^

Politique

Ce dont rêvent les patrons pour 2017

Gattaz à l’université du MEDEF : « le monde est une formidable opportunité de marché »

Pierre Gattaz a introduit l'université d'été du MEDEF par un discours d'une trentaine de minutes, dessinant l'horizon du capitalisme français d'ici 2030. Quand les patrons nous disent ce dont ils rêvent, il est intéressant de voir un peu de quoi il retourne.

Crédit : ERIC PIERMONT. AFP

Gattaz a réédité les palabres de 2016 sur l’économie en mutation. Mais cette fois, on le sent très en attente des futures réformes du gouvernement.

L’amour de l’entreprise ne suffit pas au MEDEF, maintenant il faut des actes.
Pour Gattaz et l’ensemble des patrons cordialement invités à la grand-messe patronale, il y a quatre grands chantiers à mettre en oeuvre. Les chefs d’entreprises qu’il dépeint sont apparemment soit morts de trouille à l’idée d’embaucher, soit tétanisés par la bureaucratie (dont on sait qu’elle inhibe jusqu’à certains ministres qui ne savent pas se débrouiller avec une déclaration d’impôts), soit empêchés de se livrer corps et âme à l’embauche faute de marges suffisantes, ou encore parce que les talents ne sont assez bien formés par l’ENA. Damned.

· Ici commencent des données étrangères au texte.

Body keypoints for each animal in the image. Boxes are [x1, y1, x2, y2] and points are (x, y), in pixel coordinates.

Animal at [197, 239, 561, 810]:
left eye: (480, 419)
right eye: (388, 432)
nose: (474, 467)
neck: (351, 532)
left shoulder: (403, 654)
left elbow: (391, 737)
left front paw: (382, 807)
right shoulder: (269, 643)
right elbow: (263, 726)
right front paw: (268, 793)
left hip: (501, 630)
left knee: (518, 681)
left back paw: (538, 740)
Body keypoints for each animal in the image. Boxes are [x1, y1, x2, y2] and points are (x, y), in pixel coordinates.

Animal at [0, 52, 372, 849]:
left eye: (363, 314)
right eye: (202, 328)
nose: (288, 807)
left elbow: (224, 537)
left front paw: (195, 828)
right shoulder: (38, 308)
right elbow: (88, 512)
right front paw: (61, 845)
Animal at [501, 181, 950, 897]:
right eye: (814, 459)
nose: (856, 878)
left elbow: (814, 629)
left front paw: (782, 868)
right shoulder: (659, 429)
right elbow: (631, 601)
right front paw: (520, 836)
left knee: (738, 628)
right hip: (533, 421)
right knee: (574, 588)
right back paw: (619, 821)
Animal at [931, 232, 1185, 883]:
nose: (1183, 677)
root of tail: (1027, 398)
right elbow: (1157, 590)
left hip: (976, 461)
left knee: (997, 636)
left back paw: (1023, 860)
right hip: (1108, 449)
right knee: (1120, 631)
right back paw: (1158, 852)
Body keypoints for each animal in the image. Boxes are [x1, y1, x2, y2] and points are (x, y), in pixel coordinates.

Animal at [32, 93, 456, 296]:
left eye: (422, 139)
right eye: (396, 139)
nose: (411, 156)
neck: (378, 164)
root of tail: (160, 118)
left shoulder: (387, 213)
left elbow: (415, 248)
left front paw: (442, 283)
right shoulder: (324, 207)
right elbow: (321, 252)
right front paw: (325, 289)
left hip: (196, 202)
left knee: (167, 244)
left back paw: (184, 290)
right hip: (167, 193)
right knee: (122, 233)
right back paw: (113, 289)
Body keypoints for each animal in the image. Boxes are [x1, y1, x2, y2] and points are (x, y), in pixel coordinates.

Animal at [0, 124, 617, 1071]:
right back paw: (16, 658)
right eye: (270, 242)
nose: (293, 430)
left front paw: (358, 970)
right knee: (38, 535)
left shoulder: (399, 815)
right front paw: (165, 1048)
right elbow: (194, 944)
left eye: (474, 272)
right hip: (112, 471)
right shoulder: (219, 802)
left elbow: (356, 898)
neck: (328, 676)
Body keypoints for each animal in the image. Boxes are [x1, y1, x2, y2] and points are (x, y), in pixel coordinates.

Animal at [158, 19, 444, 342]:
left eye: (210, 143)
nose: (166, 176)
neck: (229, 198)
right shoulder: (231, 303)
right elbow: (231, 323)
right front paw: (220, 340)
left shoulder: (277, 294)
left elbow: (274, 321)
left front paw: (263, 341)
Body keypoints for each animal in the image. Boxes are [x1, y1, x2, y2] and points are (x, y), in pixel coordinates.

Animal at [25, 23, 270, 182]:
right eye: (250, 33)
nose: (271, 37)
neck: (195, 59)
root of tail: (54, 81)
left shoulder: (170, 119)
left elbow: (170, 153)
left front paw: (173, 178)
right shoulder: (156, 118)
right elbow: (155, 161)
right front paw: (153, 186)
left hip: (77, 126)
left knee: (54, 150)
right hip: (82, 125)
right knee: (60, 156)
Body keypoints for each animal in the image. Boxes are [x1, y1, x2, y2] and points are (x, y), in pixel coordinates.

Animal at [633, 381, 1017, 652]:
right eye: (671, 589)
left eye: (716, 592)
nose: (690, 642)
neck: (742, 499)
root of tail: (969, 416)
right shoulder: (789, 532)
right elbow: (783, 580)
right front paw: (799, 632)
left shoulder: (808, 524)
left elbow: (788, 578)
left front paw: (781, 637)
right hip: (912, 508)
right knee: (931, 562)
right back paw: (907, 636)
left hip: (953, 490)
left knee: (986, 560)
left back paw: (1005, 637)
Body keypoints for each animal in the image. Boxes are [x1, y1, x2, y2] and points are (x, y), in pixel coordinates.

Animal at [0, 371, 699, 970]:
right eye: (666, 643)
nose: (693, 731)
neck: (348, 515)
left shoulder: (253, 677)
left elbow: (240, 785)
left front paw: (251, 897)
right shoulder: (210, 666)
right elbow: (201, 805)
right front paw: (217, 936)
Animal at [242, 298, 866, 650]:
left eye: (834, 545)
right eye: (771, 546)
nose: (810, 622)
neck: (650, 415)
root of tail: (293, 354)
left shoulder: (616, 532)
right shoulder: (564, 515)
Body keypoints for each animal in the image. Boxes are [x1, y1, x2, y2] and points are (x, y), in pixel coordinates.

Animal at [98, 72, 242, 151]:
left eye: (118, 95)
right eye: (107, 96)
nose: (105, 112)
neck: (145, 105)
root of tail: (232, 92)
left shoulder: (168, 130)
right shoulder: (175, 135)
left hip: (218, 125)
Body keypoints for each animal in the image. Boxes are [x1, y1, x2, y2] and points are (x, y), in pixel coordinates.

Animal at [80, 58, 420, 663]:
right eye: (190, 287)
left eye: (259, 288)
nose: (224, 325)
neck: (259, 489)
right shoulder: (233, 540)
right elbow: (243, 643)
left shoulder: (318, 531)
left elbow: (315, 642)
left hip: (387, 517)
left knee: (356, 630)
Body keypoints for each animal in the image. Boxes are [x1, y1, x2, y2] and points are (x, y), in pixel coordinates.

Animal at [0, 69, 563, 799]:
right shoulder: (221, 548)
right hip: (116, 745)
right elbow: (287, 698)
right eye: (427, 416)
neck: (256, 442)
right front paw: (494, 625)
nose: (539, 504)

Mais pour ces quatre chantiers, le MEDEF a quatre solutions :

1) un effort de pédagogie, pour valoriser l’entreprise, quitte à écouter les critiques. Gattaz réclame que les chefs d’entreprises nous fassent part de « leurs peines et leurs joies ». C’est sans doute le moment littéraire du discours, le reste est nettement plus technique.

2) continuer le combat grâce aux ordonnances (qui apparaissent comme la véritable carotte de tout le discours, Gattaz dit même que « tout y est ». On s’en doutait. Et le Projet de Loi de Finances 2018 : le MEDEF attend un effort du gouvernement pour soulager la fiscalité des entreprises, qui a beaucoup apprécié le CICE déjà (les marges des entreprises sont passées de 28 % à 32%), mais souhaite retrouver de belles marges pour faire face à la concurrence des autres Etats membres de l’UE (moyenne des marges 40 %)

3) Un MEDEF de conquête, qui n’est plus simplement défensif (même si on n’avait pas vu qu’il était en position de défense). Il faut conquérir les marchés, se lancer dans l’export. Une fois les patrons guéris de leurs anxiétés d’embaucher, ils s’apercevront qu’en Inde, en Chine, en Afrique, « le monde est une formidable opportunité de marché ».

4) La réforme de l’apprentissage permettra aux écoles de produire les talents nécessaires à l’entreprise. Gattaz et le MEDEF se mêlent donc de plus en plus de l’Education nationale. Blanquer (salué d’entrée de jeu puisque l’université d’été se tient à HEC, que Blanquer a présidé) est donc invité à réaliser le « rêve » du MEDEF.

Ces quatre blocs de réforme sont essentiels selon Gattaz, et on sait que le gouvernement est déjà en ordre de marche pour les réaliser. Ce n’est pas un coup de poker cependant. Gattaz rappelle en début de discours un proverbe à l’adresse des politiques : « ce n’est pas le plus gros qui bat les plus petits, mais les plus rapides et les plus agiles qui peuvent vaincre les plus lents ». On s’attend donc à une course de vitesse et Gattaz et le MEDEF se proposent explicitement de donner le tempo.